O meu sogro, que vinha de raízes operárias, e em menino lia o jornal para o avô, que lho pedia, pois era analfabeto, obteve o diploma da 4.ª classe, ensino quase superior na empobrecida sociedade portuguesa dos seus dias de infância e juventude, e teve nas bibliotecas populares itinerantes que existiam na altura, a contracorrente da cultura de submissão que então se pregava, o néctar de que abundantemente se alimentou. Talvez não se vestindo tão a rigor como Maquiavel - como reza a estória do seu encontro diário com as mentes sábias do mundo do pensamento, durante o seu período de exílio -, o meu sogro leu tudo o que lhe era servido, onde predominavam os autores portugueses, como Redol e Aquilino, e os franceses, Balzac e, especialmente, Zola, que tão bem descreveu o mundo real do seu tempo, pintando a cores de cinzento e negro a vida do proletariado com que ele, naturalmente, se identificava.

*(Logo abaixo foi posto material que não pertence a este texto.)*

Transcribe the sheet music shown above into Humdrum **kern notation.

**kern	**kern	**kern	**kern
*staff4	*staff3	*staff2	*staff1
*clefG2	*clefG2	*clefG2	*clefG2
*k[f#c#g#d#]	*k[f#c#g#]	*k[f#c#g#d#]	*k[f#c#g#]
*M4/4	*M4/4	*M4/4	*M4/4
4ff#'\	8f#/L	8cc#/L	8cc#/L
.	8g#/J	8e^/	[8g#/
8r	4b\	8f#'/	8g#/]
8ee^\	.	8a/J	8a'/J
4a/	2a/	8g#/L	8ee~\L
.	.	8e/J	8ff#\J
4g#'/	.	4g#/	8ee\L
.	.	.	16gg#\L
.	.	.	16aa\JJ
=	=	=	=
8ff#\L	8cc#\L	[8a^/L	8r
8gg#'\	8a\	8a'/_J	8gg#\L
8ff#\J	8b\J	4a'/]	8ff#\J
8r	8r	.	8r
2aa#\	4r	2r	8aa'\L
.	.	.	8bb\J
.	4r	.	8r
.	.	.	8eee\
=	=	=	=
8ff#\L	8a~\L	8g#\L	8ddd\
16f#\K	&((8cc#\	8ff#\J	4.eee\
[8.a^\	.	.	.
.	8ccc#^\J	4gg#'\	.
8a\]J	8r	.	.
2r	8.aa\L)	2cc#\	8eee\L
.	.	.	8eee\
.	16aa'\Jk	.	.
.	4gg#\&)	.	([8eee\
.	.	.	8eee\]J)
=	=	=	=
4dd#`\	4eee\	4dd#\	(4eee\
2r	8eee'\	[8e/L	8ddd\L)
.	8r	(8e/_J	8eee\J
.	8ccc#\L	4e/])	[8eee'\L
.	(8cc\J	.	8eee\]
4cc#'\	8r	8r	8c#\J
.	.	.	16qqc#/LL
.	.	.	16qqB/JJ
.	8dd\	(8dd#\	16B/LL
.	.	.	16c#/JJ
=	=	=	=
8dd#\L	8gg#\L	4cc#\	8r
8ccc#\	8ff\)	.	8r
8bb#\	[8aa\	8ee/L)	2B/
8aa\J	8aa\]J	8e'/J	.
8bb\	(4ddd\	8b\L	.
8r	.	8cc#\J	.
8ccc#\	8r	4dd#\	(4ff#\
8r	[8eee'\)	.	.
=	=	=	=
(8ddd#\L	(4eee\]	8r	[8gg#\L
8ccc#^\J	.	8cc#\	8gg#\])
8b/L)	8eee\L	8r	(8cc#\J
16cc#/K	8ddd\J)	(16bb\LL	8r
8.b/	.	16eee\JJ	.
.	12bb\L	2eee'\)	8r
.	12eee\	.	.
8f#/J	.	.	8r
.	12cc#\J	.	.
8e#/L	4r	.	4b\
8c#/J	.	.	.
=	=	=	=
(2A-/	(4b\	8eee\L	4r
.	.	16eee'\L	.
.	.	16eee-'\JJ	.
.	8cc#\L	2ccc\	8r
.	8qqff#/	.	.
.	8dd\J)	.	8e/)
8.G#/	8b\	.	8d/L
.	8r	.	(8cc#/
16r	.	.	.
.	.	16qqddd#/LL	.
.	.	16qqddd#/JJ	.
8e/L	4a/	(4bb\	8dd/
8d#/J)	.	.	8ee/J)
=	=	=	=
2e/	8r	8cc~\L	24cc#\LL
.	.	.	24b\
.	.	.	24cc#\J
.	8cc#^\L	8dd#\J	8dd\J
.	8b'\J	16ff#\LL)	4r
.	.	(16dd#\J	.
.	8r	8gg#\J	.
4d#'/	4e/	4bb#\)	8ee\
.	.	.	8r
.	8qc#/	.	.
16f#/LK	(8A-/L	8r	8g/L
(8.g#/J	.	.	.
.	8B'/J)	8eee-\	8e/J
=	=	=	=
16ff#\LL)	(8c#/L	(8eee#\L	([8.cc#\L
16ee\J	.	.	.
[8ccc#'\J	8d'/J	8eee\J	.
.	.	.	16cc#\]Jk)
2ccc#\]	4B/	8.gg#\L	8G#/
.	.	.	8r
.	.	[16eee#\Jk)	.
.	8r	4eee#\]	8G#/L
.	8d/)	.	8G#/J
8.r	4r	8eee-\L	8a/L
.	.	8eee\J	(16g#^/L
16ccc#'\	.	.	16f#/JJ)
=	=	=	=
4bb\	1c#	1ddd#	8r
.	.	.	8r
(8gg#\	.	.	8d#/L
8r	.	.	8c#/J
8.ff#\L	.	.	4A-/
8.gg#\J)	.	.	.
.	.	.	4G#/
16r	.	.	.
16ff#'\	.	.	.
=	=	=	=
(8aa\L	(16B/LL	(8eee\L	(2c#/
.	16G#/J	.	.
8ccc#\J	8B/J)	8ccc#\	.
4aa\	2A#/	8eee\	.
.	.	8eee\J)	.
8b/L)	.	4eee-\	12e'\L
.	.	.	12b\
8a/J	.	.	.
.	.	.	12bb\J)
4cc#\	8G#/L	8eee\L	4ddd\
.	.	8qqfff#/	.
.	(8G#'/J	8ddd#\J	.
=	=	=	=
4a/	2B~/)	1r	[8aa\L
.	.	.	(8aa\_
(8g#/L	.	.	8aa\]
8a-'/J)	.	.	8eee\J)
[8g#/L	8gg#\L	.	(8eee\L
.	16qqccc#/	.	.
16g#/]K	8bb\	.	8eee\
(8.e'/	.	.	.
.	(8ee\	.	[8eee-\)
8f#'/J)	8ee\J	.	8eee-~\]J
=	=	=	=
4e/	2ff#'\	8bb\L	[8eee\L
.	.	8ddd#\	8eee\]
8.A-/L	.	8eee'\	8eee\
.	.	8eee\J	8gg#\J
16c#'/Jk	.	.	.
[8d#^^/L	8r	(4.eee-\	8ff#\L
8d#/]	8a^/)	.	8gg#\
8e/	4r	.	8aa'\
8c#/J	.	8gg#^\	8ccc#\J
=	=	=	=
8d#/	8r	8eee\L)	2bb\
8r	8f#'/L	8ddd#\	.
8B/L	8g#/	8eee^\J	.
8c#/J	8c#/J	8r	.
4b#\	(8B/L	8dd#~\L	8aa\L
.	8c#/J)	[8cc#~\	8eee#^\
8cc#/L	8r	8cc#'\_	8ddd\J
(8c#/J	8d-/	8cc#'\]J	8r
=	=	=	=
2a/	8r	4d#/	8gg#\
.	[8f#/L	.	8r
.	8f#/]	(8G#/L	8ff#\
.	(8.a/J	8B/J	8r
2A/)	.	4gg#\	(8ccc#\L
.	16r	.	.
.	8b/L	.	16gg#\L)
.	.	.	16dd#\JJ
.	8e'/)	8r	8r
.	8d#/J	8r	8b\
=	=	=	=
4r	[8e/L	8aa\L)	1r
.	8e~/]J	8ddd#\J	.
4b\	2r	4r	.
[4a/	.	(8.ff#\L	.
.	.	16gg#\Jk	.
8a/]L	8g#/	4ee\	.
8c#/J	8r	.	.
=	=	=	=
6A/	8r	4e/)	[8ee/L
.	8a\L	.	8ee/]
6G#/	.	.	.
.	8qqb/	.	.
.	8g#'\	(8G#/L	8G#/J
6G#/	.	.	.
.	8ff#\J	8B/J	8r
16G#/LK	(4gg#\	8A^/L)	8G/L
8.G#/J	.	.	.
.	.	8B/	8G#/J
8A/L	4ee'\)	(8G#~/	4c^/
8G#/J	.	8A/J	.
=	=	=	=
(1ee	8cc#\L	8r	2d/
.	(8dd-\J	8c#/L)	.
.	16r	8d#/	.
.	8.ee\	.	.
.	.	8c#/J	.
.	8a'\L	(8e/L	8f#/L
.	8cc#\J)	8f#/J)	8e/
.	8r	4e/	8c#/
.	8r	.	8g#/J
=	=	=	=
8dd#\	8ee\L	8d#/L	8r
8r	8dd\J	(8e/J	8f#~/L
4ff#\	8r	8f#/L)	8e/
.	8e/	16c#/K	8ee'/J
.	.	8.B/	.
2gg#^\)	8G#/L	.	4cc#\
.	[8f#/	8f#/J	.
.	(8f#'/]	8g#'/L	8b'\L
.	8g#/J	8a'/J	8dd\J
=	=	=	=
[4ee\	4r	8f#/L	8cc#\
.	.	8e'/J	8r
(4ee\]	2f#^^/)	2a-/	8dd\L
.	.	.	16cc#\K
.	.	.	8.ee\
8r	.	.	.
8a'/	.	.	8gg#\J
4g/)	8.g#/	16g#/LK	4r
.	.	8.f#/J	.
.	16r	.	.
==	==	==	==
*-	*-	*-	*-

Ajudando o pai, mestre-de-obras, o meu sogro chegou à idade militar e teve a sorte de ir para uma unidade onde tirou o curso de mecânico, passaporte para um futuro diferente do dos seus. Terminado o período militar, veio para Angola, e foi mecânico nas oficinas da Renault (Alfredo Matos) e VW-Mercedes (Guérin), o que lhe permitiu mandar vir a esposa - casada por procuração -, conceber a minha futura amada e comprar uma Vespa. Entretanto, o seu interesse virou-se para a electrónica. Espírito vivo e curioso, continuou com a sua obsessão de leitura - a sua biblioteca tinha mais de 5000 volumes quando morreu -, tirou um curso de electrónica por correspondência, e montou uma oficina de reparação de equipamentos em casa - com a minha sogra a ajudá-lo, fazendo-lhe companhia e passando as ferramentas -, montava auto-rádios, e ainda trabalhava como projeccionista nas salas de cinema da capital, Miramar e Avis. Homem de uma cultura renascentista, por tudo se interessava.

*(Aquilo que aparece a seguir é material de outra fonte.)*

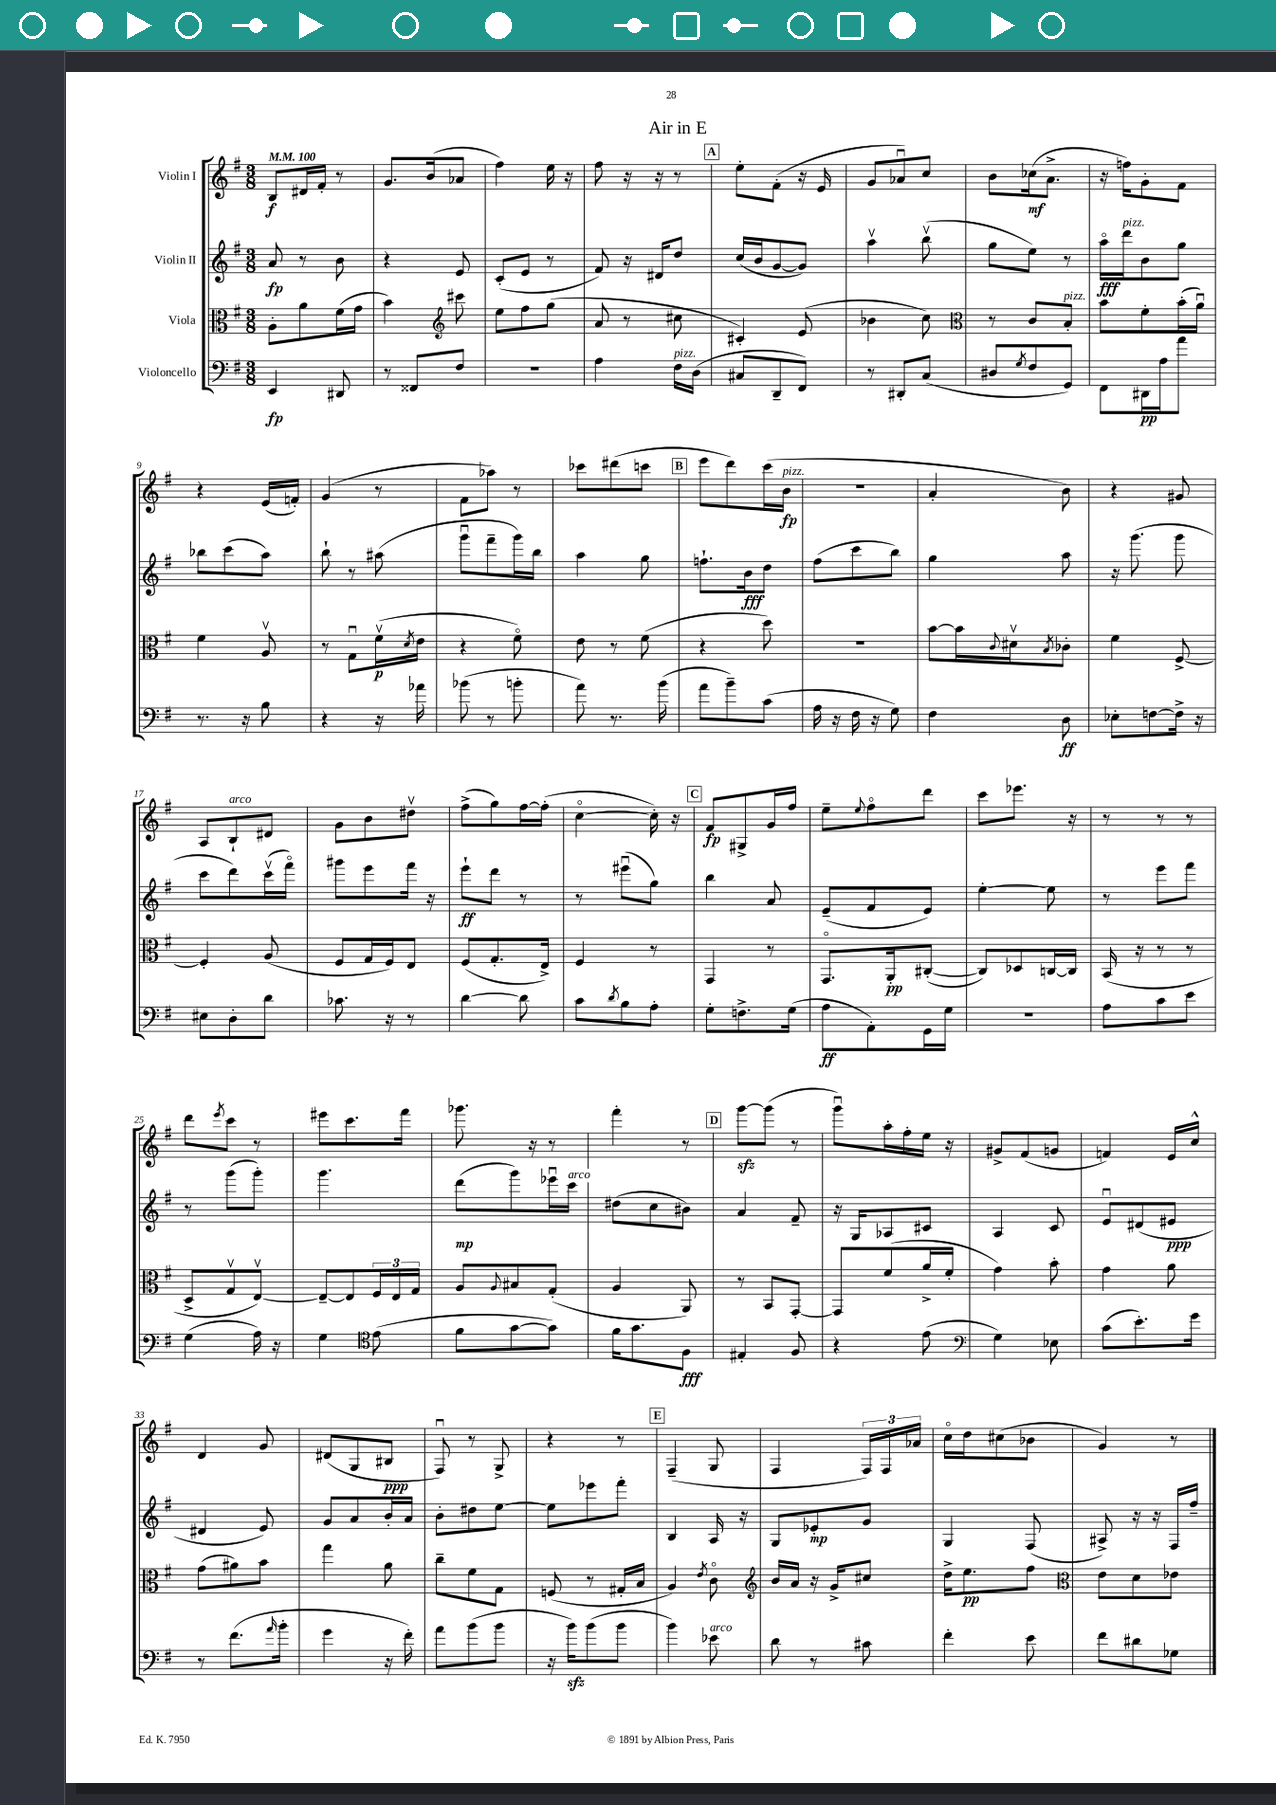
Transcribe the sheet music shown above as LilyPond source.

\header { title = "Air in E" }
<<
\new StaffGroup <<
\new Staff = "s0" \with { instrumentName = "Violin I" } {
    \clef treble \key g \major \numericTimeSignature \time 3/8 \tempo 4 = 100
    b8\f dis'16 fis'16-. r8 |
    g'8. b'16( aes'8 |
    fis''4) e''16 r16 |
    fis''8 r16 r16 r8 |
    \mark \markup { \box "A" } e''8-. fis'8-.( r16 e'16 |
    g'8 aes'8\downbow) c''8 |
    b'8 ces''16\mf( a'8.-> |
    r16 f''16) g'8-. fis'8 |
    r4 e'16( f'16-.) |
    g'4( r8 |
    fis'8 aes''8) r8 |
    ces'''8 dis'''8( c'''8 |
    \mark \markup { \box "B" } e'''8 d'''8) c'''16( b'16\fp^\markup { \italic "pizz." } |
    R4. |
    a'4-. b'8) |
    r4 gis'8 |
    a8 b8-!^\markup { \italic "arco" } dis'8 |
    g'8 b'8 dis''8\upbow |
    fis''8->( g''8) fis''16~ fis''16-.( |
    c''4~\flageolet c''16-.) r16 |
    \mark \markup { \box "C" } fis'8\fp gis8-> g'16 fis''16 |
    e''8-- \appoggiatura { e''8 } fis''8\flageolet d'''8 |
    c'''8 ees'''8. r16 |
    r8 r8 r8 |
    d'''8 \acciaccatura { e'''8 } c'''8 r8 |
    eis'''8 c'''8. fis'''16 |
    ges'''8. r16 r8 |
    fis'''4-. r8 |
    \mark \markup { \box "D" } g'''8~\sfz g'''8( r8 |
    g'''8\downbow) a''16-. fis''16-. e''16 r16 |
    gis'8-> fis'8( g'8 |
    f'4) e'16 c''16-^ |
    d'4 g'8 |
    dis'8( g8 bis8\ppp |
    fis8\downbow) r8 g8-> |
    r4 r8 |
    \mark \markup { \box "E" } fis4--( g8 |
    fis4 \tuplet 3/2 { fis16) fis16 aes'16 } |
    c''16\flageolet d''16 cis''8( bes'8 |
    g'4) r8 \bar "|." |
}
\new Staff = "s1" \with { instrumentName = "Violin II" } {
    \clef treble \key g \major \numericTimeSignature \time 3/8
    a'8\fp r8 b'8 |
    r4 e'8 |
    c'8-.( e'8 r8 |
    fis'8) r16 dis'16 d''8 |
    \mark \markup { \box "A" } c''16( b'16 g'8~ g'8) |
    a''4\upbow b''8\upbow( |
    g''8 e''8) r8 |
    a''16\flageolet\fff d'''16^\markup { \italic "pizz." } b'8 g''8 |
    bes''8 c'''8( a''8) |
    b''8-! r8 ais''8( |
    g'''8\downbow fis'''8-- g'''16) b''16 |
    a''4 g''8 |
    \mark \markup { \box "B" } f''8.-! b'16\fff d''8 |
    fis''8( c'''8 b''8) |
    g''4 a''8 |
    r16 g'''8.( g'''8 |
    c'''8 d'''8) c'''16\upbow( fis'''16\flageolet) |
    gis'''8 e'''8 fis'''16 r16 |
    e'''8-!\ff d'''8 r8 |
    r8 eis'''8\downbow( g''8) |
    \mark \markup { \box "C" } b''4 a'8 |
    e'8--( fis'8 e'8) |
    e''4~-. e''8 |
    r8 e'''8 fis'''8 |
    r8 g'''8( g'''8-.) |
    g'''4. |
    d'''8\mp( g'''8) ees'''16\downbow c'''16^\markup { \italic "arco" } |
    dis''8( c''8 bis'8) |
    \mark \markup { \box "D" } a'4 fis'8-- |
    r16 g16 aes8 cis'8 |
    a4 c'8 |
    e'8\downbow dis'8( eis'8\ppp |
    dis'4 e'8) |
    g'8 a'8 b'16-. a'16 |
    b'8-. dis''8 e''8~ |
    e''8 ees'''8 fis'''8-. |
    \mark \markup { \box "E" } b4 a16 r16 |
    g8 ees'8-.\mp g'8 |
    g4 fis8( |
    ais8->) r16 r16 fis16 fis''16-- \bar "|." |
}
\new Staff = "s2" \with { instrumentName = "Viola" } {
    \clef alto \key g \major \numericTimeSignature \time 3/8
    a8-. a'8 fis'16( g'16 |
    b'4) \clef treble cis'''8 |
    e''8 fis''8 g''8( |
    a'8 r8 cis''8 |
    \mark \markup { \box "A" } cis'4-.) e'8( |
    bes'4 c''8) |
    \clef alto r8 c'8 b8-.^\markup { \italic "pizz." } |
    b'8 fis'8-. b'16-.( a'16\downbow) |
    fis'4 a8\upbow |
    r8 g8\downbow fis'16\upbow\p( \acciaccatura { d'8 } e'16 |
    r4 fis'8\flageolet) |
    e'8 r8 fis'8( |
    \mark \markup { \box "B" } r4 d''8) |
    R4. |
    b'8~ b'16 \appoggiatura { c'8 } dis'16\upbow \acciaccatura { b8 } ces'8-. |
    fis'4 fis8~-> |
    fis4-. a8( |
    fis8 g16 fis16) e8 |
    fis8( g8.-. e16->) |
    fis4 r8 |
    \mark \markup { \box "C" } g,4 r8 |
    g,8.\flageolet a,16-.\pp cis8~-.( |
    cis8) des8 c16~ c16 |
    b,16( r16 r8 r8 |
    d8-> g8\upbow e8~\upbow) |
    e8~-- e8 \tuplet 3/2 { fis16 e16 g16 } |
    a8 \appoggiatura { a8 } bis8 g8-.( |
    a4 a,8) |
    \mark \markup { \box "D" } r8 b,8 g,8~-. |
    g,8 fis'8( a'16-> fis'16-. |
    g'4) b'8-. |
    g'4 a'8 |
    g'8( ais'8) b'8 |
    g''4 a'8 |
    c''8-- fis'8 g8 |
    f8( r8 gis16-. b16 |
    \mark \markup { \box "E" } a4) \acciaccatura { e'8 } c'8\flageolet |
    \clef treble b'16 a'16 r16 g'16-> cis''8 |
    d''16-> e''8.\pp fis''8 |
    \clef alto e'8 d'8 ees'8 \bar "|." |
}
\new Staff = "s3" \with { instrumentName = "Violoncello" } {
    \clef bass \key g \major \numericTimeSignature \time 3/8
    e,4\fp dis,8 |
    r8 fisis,8 fis8 |
    R4. |
    a4 fis16^\markup { \italic "pizz." } d16( |
    \mark \markup { \box "A" } cis8 d,8-- fis,8) |
    r8 dis,8-. c8( |
    dis8 \acciaccatura { g8 } fis8 g,8) |
    fis,8 dis,16\pp a16 a'8 |
    r8. r16 b8 |
    r4 r16 aes'16 |
    bes'8( r8 b'8-. |
    a'8) r8. b'16( |
    \mark \markup { \box "B" } a'8 b'8--) c'8( |
    a16 r16 fis16 r16 g8) |
    fis4 d8\ff |
    ees8-. f8~ f16-> r16 |
    eis8 d8-. d'8 |
    ces'8. r16 r8 |
    d'4~ d'8 |
    c'8 \acciaccatura { d'8 } b8 a8-. |
    \mark \markup { \box "C" } g8-. f8.-> g16( |
    a8\ff a,8-.) g,16 g16 |
    R4. |
    a8 c'8 e'8 |
    g4( a16) r16 |
    g4 \clef tenor e'8( |
    fis'8 g'8~ g'8) |
    fis'16 g'8. fis8\fff |
    \mark \markup { \box "D" } eis4-. fis8 |
    r4 e'8( |
    \clef bass g4) ees8 |
    c'8( e'8.-.) g'16 |
    r8 fis'8.( \grace { a'16 } b'16-. |
    g'4 r16 fis'16-.) |
    a'8 b'8( b'8 |
    r16 b'16\sfz) b'8( b'8 |
    \mark \markup { \box "E" } b'4) ees'8^\markup { \italic "arco" } |
    d'8 r8 cis'8 |
    fis'4-. e'8 |
    fis'8 dis'8 ges8 \bar "|." |
}
>>
>>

Conta a sua filha que, logo depois da independência, num passeio com a família, quando passavam perto de um dos bairros periféricos da nossa cidade, disse-lhes confiante: dentro de 10 anos nada disto existirá! Desfez-se do seu próspero comércio e empregou-se no Estado, onde chegou a ser um impoluto director da ABAMAT, empresa responsável pela importação de peças para o parque automóvel estatal.

O meu sogro morreu desiludido, porque o filme que ele imaginou para o futuro do país não se concretizou. Acabou por recuar nalgumas das suas decisões. Deixou o Estado e foi trabalhar para uma das empresas de construção portuguesas, e acabou mesmo por fazer renascer a sua antiga empresa e recuperar a nacionalidade portuguesa a que tinha renunciado.

Homem de princípios com as incoerências que todos os homens têm. Defendendo a emancipação feminina, chocou-me quando proibiu a filha, já universitária, de ir comigo um fim-de-semana ao Mussulo, enquanto namorávamos. Confrontei-o: mas então, Sr. Roque, e a emancipação? Respondeu-me: ah, isso é para as filhas dos outros. A minha segue as minhas regras enquanto viver sob o meu tecto!
Construiu uma família bem formada, preocupando-se com a igualdade e a justiça.